— Я помню отче, но мы не в церкви крепости. И эта не Порт-Артурская икона. Пока я лютеранин. Но надо поспешить. Я буду просить собрать эскадру, чтобы повести её. Так что, в церквях кораблей, будет возможность повесить кружки, для подаяния.
— Сын мой, ты так печёшься о православной церкви?

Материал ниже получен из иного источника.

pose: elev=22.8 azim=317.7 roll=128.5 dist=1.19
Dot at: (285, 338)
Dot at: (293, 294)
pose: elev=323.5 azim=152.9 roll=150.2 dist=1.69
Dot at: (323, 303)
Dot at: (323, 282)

— Грядут страшные времена отче, возможно, свыше мне дали знания о них, что бы я приложил все усилия избежать их. И я знаю, как низко падут церкви. И насколько глубоко будет падение каждой из них. Я хочу присоединиться к той, которая будет достойнее других.
— Но тоже падёт?
— Тоже падёт, — адмирал говорил ровно, — Но у неё ещё будет возможность на возрождение. Да и бог один. Он даёт нам знаки, что не делает различий между нами. Это мы сами разобщаемся, в гордыне своей.
— Тебе многое открылось, сын мой, — произнёс священник, — В твоих видениях.
— Да, отец мой, но многое пока ещё не предрешено. Возможно, получиться и что-то изменить. Ведь ради чего-то, ради какой-то цели, мне и были даны эти знания. Теперь мне предстоит действовать. И спасибо отче за совет.
— Совет? — священник перевёл свой взгляд на Вирениуса.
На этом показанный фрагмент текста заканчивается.